|Project by mstenner||posted 01-24-2011 01:25 AM||1440 views||5 times favorited||5 comments|
I had purchased this Southern Yellow Pine for another project that got canceled, so I was looking for something to do with it. My wife suggested a blanket chest, and I’m pretty happy with how it turned out.
The exterior dovetails are router-cut, but the ones on the “shelf” are hand-cut… my first on a real project and I’m quite satisfied with them. The bottoms of the chest itself and the sliding shelf are aromatic cedar. The chest bottom is ship-lapped, whereas the shelf bottom is a single glued-up panel. The runners for the sliding shelf have a decorative curve on the bottom side which was really just a silly detail. The lid has breadboard ends with a long tongue and three mortise & tenons. Each M&T is drawbored with glue on the frontmost. My only real screwup is that the lid stay screws go through the middle mortise and tenon, preventing them from floating.
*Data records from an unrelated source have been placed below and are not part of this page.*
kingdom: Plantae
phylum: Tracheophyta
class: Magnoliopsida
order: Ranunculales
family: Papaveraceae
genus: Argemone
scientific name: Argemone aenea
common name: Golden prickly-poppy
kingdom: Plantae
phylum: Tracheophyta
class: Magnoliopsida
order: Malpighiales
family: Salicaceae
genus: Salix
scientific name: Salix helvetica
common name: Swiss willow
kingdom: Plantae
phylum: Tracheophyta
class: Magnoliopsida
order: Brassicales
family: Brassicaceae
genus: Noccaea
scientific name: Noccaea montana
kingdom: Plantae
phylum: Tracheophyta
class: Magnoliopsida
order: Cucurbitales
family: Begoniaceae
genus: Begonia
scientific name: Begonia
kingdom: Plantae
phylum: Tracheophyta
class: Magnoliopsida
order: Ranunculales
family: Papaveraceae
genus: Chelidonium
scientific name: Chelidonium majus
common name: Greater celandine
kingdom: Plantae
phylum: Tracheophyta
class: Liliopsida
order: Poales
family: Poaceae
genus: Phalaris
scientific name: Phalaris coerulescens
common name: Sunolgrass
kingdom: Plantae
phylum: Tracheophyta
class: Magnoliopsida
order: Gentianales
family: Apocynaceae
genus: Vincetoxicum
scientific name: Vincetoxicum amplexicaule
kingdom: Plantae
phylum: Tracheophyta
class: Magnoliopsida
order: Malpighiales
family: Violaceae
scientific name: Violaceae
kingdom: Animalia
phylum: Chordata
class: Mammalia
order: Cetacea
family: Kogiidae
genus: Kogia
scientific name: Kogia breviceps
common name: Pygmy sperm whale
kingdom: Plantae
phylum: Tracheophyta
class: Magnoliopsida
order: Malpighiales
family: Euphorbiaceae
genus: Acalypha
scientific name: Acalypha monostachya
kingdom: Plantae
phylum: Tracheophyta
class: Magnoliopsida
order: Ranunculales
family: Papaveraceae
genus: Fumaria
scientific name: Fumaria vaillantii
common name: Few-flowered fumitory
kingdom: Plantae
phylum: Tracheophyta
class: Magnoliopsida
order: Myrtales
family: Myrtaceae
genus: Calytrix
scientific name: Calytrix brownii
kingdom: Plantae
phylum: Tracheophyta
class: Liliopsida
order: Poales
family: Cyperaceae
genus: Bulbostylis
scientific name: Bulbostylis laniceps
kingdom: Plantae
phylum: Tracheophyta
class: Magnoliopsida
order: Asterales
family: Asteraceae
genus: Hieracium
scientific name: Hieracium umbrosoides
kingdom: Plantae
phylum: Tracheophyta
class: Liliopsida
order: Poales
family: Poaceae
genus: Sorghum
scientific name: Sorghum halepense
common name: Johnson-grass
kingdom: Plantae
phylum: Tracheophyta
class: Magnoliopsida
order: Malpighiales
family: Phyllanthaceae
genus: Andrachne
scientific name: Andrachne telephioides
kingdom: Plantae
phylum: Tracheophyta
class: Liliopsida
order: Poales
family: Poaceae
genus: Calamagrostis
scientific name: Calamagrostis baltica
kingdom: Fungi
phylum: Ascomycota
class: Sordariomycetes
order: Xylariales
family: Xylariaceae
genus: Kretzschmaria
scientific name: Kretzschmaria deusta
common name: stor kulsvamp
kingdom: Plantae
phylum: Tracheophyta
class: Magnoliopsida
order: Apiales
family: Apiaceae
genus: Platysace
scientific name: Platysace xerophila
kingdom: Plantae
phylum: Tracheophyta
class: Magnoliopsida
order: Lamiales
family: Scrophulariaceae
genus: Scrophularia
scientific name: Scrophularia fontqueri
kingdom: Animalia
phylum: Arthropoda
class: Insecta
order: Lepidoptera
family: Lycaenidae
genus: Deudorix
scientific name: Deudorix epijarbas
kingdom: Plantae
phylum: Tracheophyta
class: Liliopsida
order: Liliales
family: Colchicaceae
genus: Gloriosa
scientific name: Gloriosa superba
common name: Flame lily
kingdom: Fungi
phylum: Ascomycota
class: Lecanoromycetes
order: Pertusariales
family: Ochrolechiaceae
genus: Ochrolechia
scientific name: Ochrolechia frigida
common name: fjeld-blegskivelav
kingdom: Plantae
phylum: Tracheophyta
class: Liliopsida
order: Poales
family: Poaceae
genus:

Hopefully, that’s close enough to the front that it it’ll be OK. The feet have glued-in blockes on the inside so that the part you see is about 1/16” off the ground.
I got the awesome hinges from Nathan’s Forge. My wife figured that if it was going to have cool hinges, they should be on the outside where they could be seen. His normal hinges are bent for placement on the inside, but he made some custom for me. No extra charge… just no returns. I was thrilled. The handles are from Van Dyke’s restorers, and I was a little disappointed with the quality. They needed to be cleaned up a lot, and the black finish came off. I had to fully clean them and blue them with gun blue. I gave them a thin coat of shellac for a lovely final finish. The stay is from Whitechapel. The stay itself is a beast and could probably take 100 times as much force as the screws can. Unfortunately, it requires flat-head screws and it came with pan-head. I had to order some unplated flat-heads and blue them as well.
The finish is boiled linseed oil on the outside, followed by shellac on all of the SYP (inside and out). The cedar got no finish. I was worried that the BLO popped the grain too much on an already-in-your-face wood, but I’m getting used to it.
This was a fun project in which I did many things for the first time: panel glue-ups, hand-cut dovetails, BLO, breadboard ends, drawboring, not to mention that it’s my first chest. I’m very pleased with the result. Now, on to the next project!